10.1 In Anwendung von Art. 428 Abs. 1 StPO hat die unterliegende Beschwerdeführerin dem Ausgang des vorliegenden Verfahrens entsprechend die Verfahrenskosten zu tragen. Die Verfahrenskosten werden gestützt auf § 21 Abs. 2 des Gerichtsgebührenreglements (GGR, SG 154.810) auf CHF 500.– (einschliesslich Auslagen) festgesetzt. Die Gerichtsgebühr für das Beschwerdeverfahren wird auf CHF 500.– (einschliesslich Auslagen) festgesetzt und der Staatsanwaltschaft als verfahrensleitender Behörde in Rechnung gestellt. Die Regelung der Kostenauflage wird dem Endentscheid vorbehalten.
10.2 Der Beschwerdeführerin ist für das vorliegende Beschwerdeverfahren die amtliche Verteidigung zu bewilligen und der eingesetzte Advokat B____ für seine Bemühungen aus der Gerichtskasse zu entschädigen. Da keine Kostennote eingereicht wurde, ist sein Aufwand praxisgemäss zu schätzen. Es rechtfertigt sich die Abgeltung von sechs Stunden Aufwand zum üblichen Stundenansatz von CHF 200.–, inklusive Auslagen und zuzüglich 7,7% Mehrwertsteuer. Dem amtlichen Verteidiger ist für das Beschwerdeverfahren somit ein Honorar von CHF 1’200.– inklusive Auslagenersatz, zuzüglich MWST von insgesamt CHF 92.40, gesamthaft somit CHF 1’292.40, aus der Gerichtskasse auszurichten.

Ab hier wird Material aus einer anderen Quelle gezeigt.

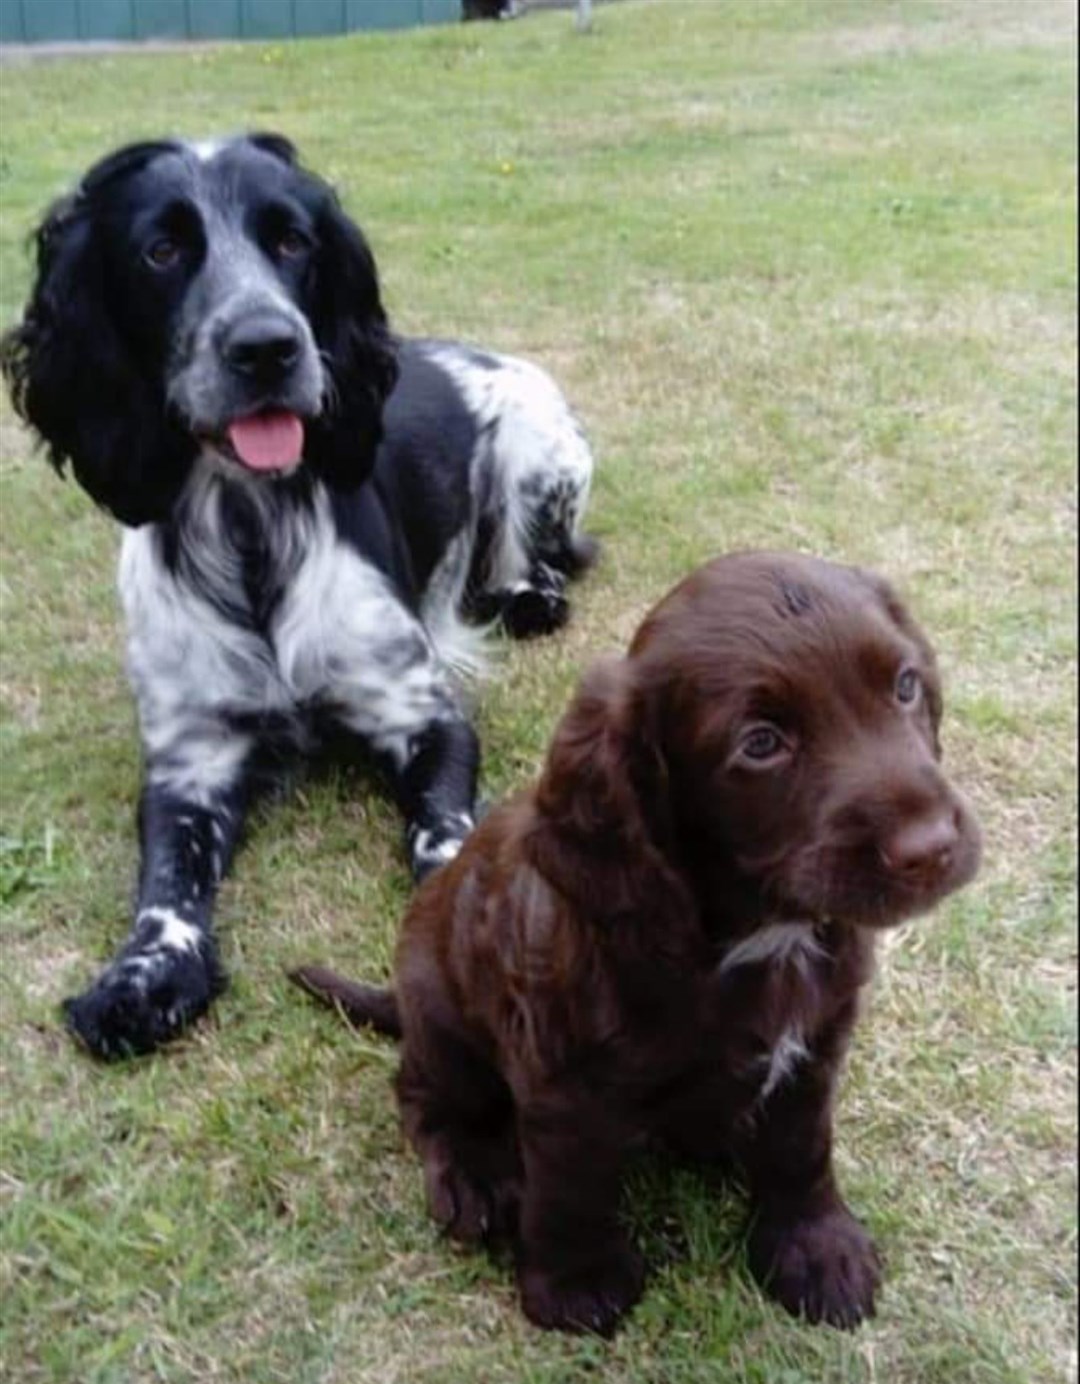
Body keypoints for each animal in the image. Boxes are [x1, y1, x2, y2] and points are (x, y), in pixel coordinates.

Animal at [0, 132, 595, 1057]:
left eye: (291, 240)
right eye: (161, 250)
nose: (267, 346)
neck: (251, 531)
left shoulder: (422, 715)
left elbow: (445, 837)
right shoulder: (189, 759)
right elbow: (165, 887)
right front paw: (142, 977)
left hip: (539, 451)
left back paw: (528, 591)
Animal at [290, 548, 980, 1328]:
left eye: (905, 685)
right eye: (761, 745)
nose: (930, 848)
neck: (755, 937)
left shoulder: (814, 1048)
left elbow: (803, 1149)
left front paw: (817, 1247)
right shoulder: (565, 1081)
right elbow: (571, 1184)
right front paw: (576, 1282)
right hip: (443, 1021)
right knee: (422, 1091)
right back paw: (475, 1175)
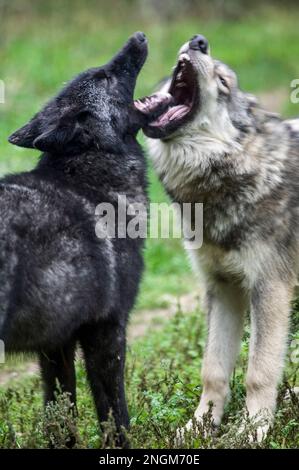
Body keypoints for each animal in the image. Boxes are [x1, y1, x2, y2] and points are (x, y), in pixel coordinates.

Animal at [1, 33, 154, 448]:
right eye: (105, 77)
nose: (137, 37)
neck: (93, 181)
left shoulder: (56, 343)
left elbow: (61, 416)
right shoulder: (108, 330)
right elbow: (115, 416)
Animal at [137, 34, 299, 440]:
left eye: (224, 82)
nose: (199, 40)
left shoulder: (270, 288)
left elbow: (259, 373)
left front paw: (251, 431)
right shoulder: (222, 287)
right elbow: (212, 370)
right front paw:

Demgemäss erkennt das Appellationsgericht (Einzelgericht):
://: Die Beschwerde wird abgewiesen.
Die Gerichtsgebühr für das Beschwerdeverfahren wird auf CHF 500.– (einschliesslich Auslagen) festgesetzt und der Staatsanwaltschaft als verfahrensleitender Behörde in Rechnung gestellt. Die Regelung der Kostenauflage wird dem Endentscheid vorbehalten.

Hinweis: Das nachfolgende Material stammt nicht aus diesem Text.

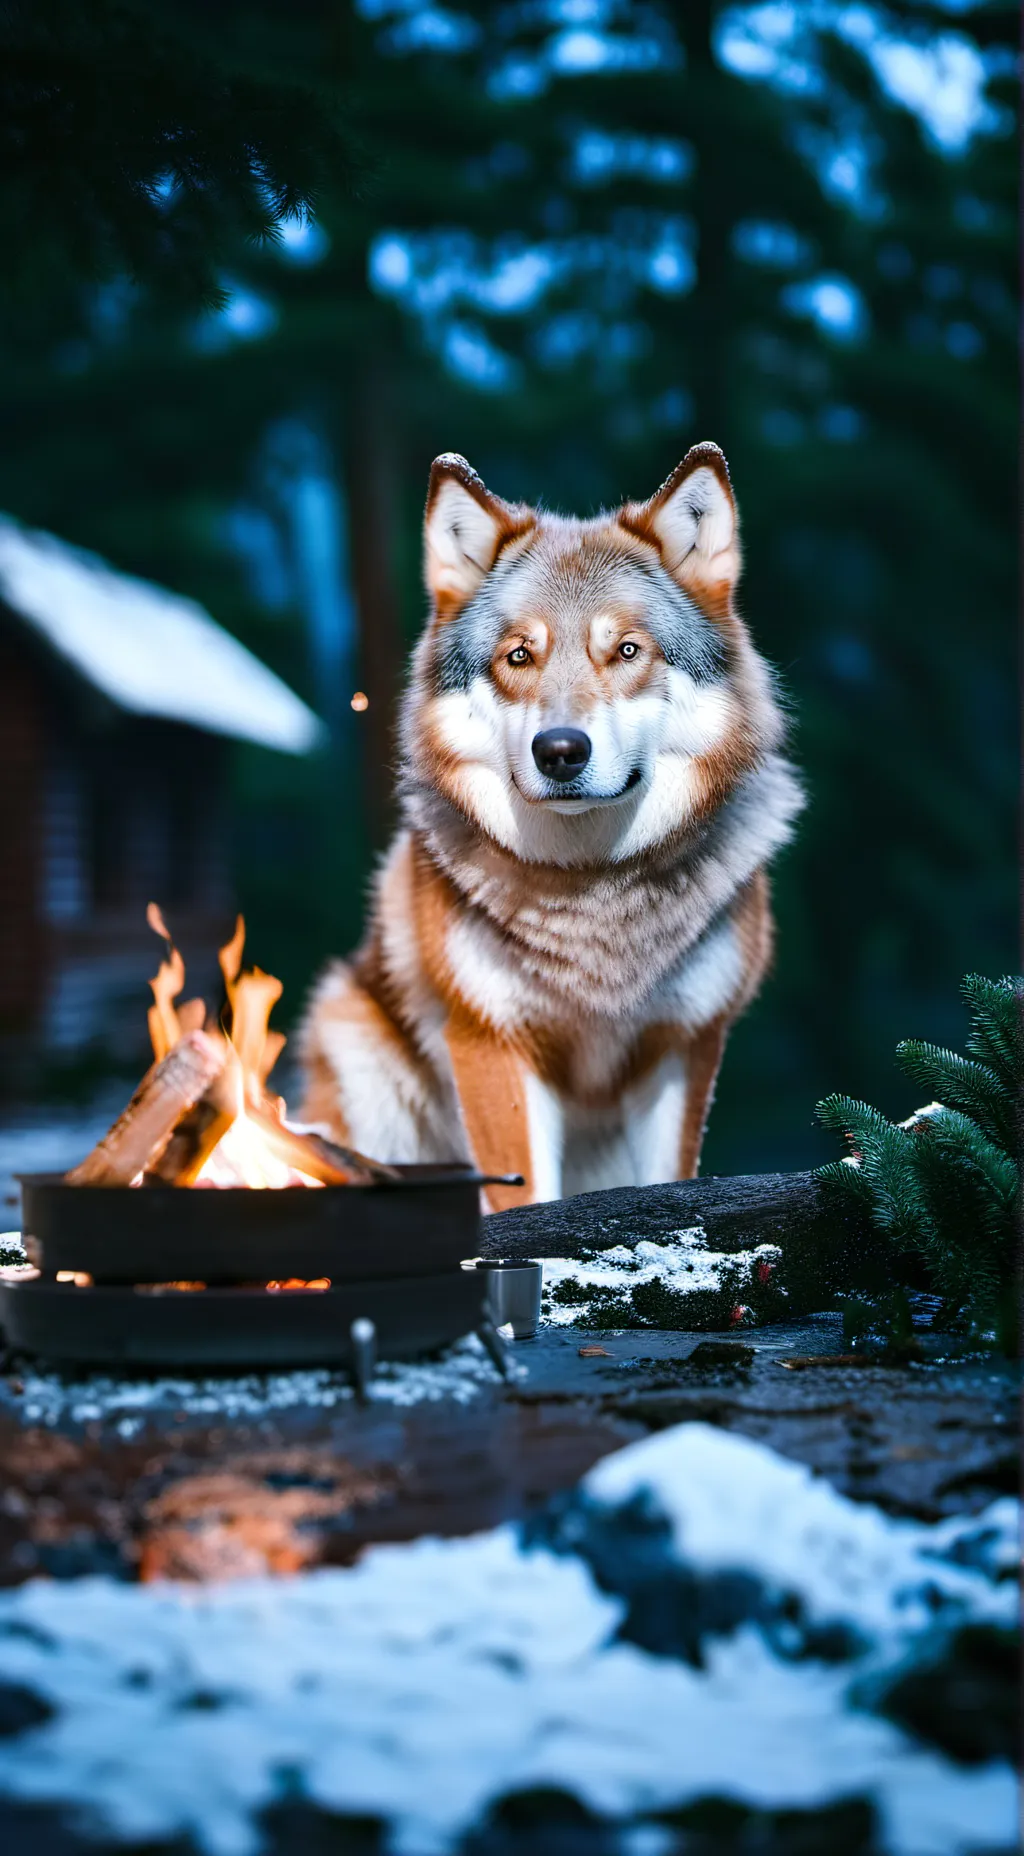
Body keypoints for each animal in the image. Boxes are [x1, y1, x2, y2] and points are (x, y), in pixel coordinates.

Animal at [300, 444, 804, 1209]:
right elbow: (527, 1198)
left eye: (626, 651)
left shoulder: (684, 1046)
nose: (561, 751)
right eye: (519, 656)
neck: (593, 889)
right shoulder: (493, 1043)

A____ wird für das vorliegende Beschwerdeverfahren die amtliche Verteidigung bewilligt. Dem eingesetzten amtlichen Verteidiger, Advokat B____, werden aus der Gerichtskasse ein Honorar von CHF 1’200.– inkl. Auslagenersatz, zuzüglich 7,7 % MWST von insgesamt CHF 92.40, gesamthaft somit CHF 1’292.40, aus der Gerichtskasse zugesprochen.
Mitteilung an:
- Amtlicher Verteidiger
- Staatsanwaltschaft Basel-Stadt
- Zwangsmassnahmengericht Basel-Stadt
APPELLATIONSGERICHT BASEL-STADT
Der Präsident Der Gerichtsschreiber
lic. iur. Christian Hoenen lic. iur. Marius Vogelsanger
Rechtsmittelbelehrung
Gegen diesen Entscheid kann unter den Voraussetzungen von Art. 78 ff. des Bundesgerichtsgesetzes (BGG) innert 30 Tagen seit schriftlicher Eröffnung Beschwerde in Strafsachen erhoben werden. Die Beschwerdeschrift muss spätestens am letzten Tag der Frist beim Bundesgericht (1000 Lausanne 14) eingereicht oder zu dessen Handen der Schweizerischen Post oder einer diplomatischen oder konsularischen Vertretung der Schweiz im Ausland übergeben werden (Art. 48 Abs. 1 BGG). Für die Anforderungen an den Inhalt der Beschwerdeschrift wird auf Art. 42 BGG verwiesen. Über die Zulässigkeit des Rechtsmittels entscheidet das Bundesgericht.
Die amtliche Verteidigung kann gegen einen allfälligen Entscheid betreffend ihre Entschädigung für das zweitinstanzliche Verfahren gemäss Art. 135 Abs. 3 lit. b der Strafprozessordnung (StPO) innert 10 Tagen seit schriftlicher Eröffnung Beschwerde beim Bundesstrafgericht (Viale Stefano Franscini 7, Postfach 2720, 6501 Bellinzona) erheben (vgl. dazu Urteil des Bundesgerichts 6B_360/2014 vom 30. Oktober 2014).